Tuesday, April 28, 2009

Would you buy a Can of Coke (or Pepsi) for $1 Million?

Say there's a bottling/canning factory with $1,000,000 overhead or fixed cost. It has a capacity of 10,000,000 cans per year. Obviously the cost of one can is 10 cents (plus any variable cost, or we can assume here that it is 'fully automated').

What if (for whatever reason and just to prove a point) all year long, the factory just ran ONE coke can through the factory?
What is the cost of that can? Most people would answer $1,000,000. That's what cost accounting has drilled us to believe.

Well good luck selling that one can to consumers at a price that covers the 'cost'.

Shouldn't it still be 10 cents and there is a cost of $999,999.90 in unutilized capacity?
Standard cost systems do not capture such important considerations. This is especially critical in times of changing product mixes and volumes.

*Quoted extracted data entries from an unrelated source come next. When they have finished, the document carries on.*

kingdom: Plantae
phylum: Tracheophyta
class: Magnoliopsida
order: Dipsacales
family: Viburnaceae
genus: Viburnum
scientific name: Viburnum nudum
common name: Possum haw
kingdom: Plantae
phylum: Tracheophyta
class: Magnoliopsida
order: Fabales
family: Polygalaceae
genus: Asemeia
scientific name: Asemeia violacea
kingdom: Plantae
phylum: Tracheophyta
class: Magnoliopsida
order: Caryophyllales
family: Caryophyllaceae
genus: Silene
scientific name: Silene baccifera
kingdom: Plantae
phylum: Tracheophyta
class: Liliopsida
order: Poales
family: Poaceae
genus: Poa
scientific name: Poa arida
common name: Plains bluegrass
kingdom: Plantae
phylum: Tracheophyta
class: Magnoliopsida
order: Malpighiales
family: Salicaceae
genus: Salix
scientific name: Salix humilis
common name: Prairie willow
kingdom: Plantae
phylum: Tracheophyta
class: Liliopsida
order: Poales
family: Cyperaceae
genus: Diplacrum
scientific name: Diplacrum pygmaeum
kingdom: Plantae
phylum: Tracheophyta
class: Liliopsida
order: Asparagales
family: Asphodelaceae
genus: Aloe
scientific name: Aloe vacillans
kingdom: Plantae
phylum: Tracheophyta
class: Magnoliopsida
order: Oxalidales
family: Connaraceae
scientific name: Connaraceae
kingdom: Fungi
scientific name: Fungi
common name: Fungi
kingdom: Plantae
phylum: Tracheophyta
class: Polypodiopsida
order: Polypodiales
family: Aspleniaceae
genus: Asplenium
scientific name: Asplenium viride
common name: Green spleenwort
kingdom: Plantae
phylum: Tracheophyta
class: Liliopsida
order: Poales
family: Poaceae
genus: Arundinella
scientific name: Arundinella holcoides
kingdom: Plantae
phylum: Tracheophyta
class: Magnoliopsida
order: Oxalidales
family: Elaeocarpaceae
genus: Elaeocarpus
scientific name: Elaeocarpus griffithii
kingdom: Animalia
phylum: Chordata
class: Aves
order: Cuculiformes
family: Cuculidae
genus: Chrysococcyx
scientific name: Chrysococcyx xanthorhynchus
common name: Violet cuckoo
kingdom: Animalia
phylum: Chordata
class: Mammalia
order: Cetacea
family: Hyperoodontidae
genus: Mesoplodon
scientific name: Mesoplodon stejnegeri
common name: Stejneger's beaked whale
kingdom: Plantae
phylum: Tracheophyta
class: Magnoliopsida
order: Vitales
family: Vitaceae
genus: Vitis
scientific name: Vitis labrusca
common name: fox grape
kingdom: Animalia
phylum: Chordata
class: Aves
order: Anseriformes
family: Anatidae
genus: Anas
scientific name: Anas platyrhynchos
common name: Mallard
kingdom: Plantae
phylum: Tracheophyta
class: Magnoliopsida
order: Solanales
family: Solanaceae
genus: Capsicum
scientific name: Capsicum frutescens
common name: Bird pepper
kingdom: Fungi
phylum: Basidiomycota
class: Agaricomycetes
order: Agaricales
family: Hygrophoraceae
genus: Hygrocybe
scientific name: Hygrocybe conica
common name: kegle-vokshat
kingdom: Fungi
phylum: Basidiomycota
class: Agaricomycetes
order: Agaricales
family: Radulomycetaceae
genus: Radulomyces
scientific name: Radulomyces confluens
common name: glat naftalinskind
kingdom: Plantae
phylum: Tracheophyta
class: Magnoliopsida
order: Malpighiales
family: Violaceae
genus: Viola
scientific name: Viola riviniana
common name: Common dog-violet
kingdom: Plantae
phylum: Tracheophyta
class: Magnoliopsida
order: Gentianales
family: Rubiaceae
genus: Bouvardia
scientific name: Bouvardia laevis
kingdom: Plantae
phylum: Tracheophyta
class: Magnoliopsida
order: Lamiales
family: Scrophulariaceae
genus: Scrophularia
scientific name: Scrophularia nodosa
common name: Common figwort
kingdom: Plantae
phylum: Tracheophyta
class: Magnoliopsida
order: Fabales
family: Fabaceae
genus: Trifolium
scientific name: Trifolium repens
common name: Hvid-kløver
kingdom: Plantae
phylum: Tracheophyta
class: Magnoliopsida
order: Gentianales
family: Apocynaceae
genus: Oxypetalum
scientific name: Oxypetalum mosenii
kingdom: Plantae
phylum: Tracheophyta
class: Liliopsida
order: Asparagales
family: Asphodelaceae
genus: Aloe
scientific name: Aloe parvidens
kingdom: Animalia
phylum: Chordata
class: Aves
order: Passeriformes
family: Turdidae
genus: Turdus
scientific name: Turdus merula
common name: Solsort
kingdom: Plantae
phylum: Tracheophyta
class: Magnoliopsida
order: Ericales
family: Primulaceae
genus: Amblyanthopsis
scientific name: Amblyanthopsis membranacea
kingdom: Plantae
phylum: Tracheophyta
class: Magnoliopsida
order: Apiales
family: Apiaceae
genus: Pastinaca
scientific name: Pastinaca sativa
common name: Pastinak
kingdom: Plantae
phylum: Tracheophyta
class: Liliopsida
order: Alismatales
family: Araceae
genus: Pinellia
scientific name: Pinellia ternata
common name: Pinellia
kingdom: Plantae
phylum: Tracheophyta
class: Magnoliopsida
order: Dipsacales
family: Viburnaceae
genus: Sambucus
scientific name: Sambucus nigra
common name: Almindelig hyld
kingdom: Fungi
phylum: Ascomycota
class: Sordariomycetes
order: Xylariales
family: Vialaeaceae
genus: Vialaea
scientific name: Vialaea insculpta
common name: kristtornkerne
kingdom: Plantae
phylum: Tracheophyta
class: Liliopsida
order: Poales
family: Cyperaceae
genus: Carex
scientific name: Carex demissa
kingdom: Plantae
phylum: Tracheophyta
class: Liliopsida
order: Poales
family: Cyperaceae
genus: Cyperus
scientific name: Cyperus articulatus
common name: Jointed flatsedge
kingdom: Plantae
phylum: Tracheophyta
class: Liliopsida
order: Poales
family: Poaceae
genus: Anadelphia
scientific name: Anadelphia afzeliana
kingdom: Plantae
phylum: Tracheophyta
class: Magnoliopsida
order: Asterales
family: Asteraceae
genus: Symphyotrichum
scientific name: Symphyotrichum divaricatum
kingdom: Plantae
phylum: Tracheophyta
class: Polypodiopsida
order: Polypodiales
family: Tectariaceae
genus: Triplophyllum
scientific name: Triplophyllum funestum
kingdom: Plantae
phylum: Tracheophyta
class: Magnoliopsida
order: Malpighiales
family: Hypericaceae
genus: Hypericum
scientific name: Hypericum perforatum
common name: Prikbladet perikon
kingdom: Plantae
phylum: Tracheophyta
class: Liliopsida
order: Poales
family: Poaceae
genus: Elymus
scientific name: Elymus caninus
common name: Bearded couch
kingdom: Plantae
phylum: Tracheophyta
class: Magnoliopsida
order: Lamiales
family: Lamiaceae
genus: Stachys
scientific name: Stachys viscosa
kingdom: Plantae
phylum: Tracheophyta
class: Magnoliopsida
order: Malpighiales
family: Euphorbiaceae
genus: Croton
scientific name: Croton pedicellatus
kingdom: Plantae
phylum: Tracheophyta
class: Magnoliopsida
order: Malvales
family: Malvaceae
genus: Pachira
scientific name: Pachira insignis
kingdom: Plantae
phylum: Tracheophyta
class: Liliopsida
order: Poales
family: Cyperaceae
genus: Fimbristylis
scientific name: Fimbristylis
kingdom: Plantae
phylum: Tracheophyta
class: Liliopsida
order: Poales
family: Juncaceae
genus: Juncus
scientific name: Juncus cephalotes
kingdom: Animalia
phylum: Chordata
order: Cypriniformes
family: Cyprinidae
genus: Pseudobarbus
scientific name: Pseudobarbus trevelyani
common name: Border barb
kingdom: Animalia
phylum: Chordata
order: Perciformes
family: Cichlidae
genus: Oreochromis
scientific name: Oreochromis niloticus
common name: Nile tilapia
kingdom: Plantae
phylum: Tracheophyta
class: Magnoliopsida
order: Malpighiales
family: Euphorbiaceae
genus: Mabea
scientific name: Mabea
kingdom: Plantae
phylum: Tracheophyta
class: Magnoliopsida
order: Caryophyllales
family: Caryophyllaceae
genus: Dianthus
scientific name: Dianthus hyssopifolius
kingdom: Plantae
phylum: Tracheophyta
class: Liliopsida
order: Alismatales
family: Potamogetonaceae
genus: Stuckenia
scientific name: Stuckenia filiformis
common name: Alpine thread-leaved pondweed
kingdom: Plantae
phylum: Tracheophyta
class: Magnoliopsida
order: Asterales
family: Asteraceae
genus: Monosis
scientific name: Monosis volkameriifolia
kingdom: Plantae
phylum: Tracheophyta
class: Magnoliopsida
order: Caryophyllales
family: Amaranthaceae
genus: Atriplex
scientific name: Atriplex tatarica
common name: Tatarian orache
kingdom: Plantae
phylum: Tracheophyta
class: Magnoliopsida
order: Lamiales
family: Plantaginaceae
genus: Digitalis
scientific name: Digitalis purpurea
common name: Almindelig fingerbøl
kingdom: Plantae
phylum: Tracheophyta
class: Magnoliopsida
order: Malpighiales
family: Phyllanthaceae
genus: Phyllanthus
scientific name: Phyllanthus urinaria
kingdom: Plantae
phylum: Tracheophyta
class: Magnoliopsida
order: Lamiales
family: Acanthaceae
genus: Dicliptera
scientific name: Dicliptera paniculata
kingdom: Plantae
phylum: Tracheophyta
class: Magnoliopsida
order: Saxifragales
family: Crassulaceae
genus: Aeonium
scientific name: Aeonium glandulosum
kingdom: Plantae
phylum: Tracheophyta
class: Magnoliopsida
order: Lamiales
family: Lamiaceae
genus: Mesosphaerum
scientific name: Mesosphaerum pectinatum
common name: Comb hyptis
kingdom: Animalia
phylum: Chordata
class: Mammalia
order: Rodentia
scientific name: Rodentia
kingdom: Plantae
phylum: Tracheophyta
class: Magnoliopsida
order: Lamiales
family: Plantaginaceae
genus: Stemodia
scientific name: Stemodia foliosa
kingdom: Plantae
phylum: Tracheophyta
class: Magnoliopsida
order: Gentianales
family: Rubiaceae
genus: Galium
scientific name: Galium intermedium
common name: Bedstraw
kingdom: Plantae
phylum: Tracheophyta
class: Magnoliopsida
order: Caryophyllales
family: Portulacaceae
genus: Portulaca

Yes, this example is drastic, but it proves the point. Relying on standard cost for pricing decisions can lead to devastating consequences:
The company starts inching up the sales price because "cost has gone up" --> customers are lost --> volume goes down further --> standard cost goes up more --> time to increase prices again --> the company has entered a death spiral.

This is happening as I type. Not as drastic as in the example, but across all company sizes, types, and industries. I am seeing it over and over again.
The batch of MBAs and ACC graduates that understand the threat are not in positions yet to impact a shift in senior executive awareness.